Strategies for Increasing FPS in areas with Low FPS already
First off, accept that it's going to hurt to fix the problem. Small changes are not going to increase FPS enough. You have to plan for making big reductions in your primitive count, in your buckets and in your draw calls.
- Pick one room and work on fixing that one room, then move on to the adjacent rooms.
- Fixing that one room will cause you to fix the other adjacent rooms as well.

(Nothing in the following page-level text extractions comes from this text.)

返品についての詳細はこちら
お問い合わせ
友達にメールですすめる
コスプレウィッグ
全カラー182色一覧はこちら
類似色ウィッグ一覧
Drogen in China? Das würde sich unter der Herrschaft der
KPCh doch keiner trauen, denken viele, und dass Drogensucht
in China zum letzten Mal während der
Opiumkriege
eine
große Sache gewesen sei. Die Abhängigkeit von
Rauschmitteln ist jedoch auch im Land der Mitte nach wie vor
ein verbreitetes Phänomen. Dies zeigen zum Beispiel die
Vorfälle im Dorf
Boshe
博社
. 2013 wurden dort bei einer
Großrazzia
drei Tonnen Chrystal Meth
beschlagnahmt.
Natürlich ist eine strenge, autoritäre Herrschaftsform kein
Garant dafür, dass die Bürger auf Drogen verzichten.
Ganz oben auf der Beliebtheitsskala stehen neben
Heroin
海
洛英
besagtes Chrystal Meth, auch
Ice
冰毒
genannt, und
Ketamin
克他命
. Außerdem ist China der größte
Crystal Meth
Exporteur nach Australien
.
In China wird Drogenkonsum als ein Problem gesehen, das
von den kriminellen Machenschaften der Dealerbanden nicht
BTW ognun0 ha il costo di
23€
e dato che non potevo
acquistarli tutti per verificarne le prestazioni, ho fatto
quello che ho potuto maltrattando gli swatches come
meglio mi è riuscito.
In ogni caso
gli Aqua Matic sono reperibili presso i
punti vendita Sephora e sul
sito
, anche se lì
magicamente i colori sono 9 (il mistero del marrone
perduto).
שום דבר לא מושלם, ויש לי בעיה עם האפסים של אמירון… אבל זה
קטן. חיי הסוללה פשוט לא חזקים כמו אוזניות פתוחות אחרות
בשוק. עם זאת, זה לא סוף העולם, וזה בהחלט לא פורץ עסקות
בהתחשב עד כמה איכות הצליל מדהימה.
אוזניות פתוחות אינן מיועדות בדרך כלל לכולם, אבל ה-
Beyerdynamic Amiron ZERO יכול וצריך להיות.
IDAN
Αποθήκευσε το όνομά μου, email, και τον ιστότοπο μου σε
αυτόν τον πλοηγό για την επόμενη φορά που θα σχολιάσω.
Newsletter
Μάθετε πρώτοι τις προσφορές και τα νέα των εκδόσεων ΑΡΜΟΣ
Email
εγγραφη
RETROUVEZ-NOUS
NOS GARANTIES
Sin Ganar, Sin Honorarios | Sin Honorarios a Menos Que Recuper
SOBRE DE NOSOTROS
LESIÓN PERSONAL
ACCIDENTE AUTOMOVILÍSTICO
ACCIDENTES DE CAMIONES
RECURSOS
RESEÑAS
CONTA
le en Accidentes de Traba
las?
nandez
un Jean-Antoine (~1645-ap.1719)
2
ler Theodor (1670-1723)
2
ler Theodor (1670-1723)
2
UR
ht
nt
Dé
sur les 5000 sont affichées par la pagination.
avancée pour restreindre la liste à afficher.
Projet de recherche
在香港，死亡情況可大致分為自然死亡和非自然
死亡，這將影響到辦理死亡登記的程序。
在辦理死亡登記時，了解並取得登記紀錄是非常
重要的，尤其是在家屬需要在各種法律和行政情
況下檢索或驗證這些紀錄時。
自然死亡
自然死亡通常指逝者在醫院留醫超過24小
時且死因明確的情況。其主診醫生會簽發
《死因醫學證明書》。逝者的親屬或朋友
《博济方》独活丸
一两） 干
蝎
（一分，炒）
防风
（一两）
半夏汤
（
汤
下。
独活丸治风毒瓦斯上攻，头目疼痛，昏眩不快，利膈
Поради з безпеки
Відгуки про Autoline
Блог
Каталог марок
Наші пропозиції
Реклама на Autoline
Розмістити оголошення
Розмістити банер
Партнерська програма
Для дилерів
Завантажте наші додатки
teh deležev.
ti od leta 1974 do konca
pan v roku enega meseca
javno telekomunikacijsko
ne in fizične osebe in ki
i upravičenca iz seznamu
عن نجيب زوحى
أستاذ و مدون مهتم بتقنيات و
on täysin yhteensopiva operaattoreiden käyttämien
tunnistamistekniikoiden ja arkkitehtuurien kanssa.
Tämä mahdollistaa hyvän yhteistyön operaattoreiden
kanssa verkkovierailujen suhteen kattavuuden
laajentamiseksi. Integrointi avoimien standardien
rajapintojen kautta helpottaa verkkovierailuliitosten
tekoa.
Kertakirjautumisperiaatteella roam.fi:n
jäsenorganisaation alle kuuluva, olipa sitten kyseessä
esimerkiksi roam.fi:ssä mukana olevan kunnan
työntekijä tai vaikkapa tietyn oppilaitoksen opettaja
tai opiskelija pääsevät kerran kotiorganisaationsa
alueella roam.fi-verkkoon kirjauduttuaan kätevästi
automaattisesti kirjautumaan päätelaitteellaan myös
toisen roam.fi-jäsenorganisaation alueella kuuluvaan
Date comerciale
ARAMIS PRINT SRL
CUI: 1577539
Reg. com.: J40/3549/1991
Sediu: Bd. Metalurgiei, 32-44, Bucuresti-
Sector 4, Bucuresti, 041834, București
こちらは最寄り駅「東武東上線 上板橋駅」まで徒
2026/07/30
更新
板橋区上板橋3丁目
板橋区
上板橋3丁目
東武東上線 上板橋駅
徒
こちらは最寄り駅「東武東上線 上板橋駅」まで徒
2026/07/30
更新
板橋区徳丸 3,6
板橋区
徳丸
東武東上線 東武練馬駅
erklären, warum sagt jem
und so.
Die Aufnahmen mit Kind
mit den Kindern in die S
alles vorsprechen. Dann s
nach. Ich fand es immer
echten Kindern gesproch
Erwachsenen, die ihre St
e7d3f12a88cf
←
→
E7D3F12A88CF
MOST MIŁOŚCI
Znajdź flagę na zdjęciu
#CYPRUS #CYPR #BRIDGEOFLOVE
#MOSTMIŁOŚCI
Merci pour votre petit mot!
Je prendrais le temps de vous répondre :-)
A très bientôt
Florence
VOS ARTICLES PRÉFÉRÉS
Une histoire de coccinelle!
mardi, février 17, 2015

- Do some testing...delete massive quantities of various assets until fps is acceptable
This will help you get an idea of what you need to do...don't be too shocked, it'll probably be a lot of assets being deleted or replaced
- First, look for High poly assets and then get rid of them or replace them
- Second, look for details that can be deleted without impacting the look of the area noticeably
- Try shifting things around or using lower poly assets as fillers
- Third, check for mirrors and lights.
- Check for too many lights, make sure they are not lighting up too much and overlapping with other lights or lighting thigns that are mirrored
- Fourth, Re-cut your rooms and change your area layout to reduce the number of primitives.
- Check how many textures you have loaded in the scene, and if you are using a large amount of terrain textures, evaluate if they are using alpha, and being overlapped in a number of places.
- Ensure that your dds files are as small as they can be, and that they have been exported with the correct dxt settings.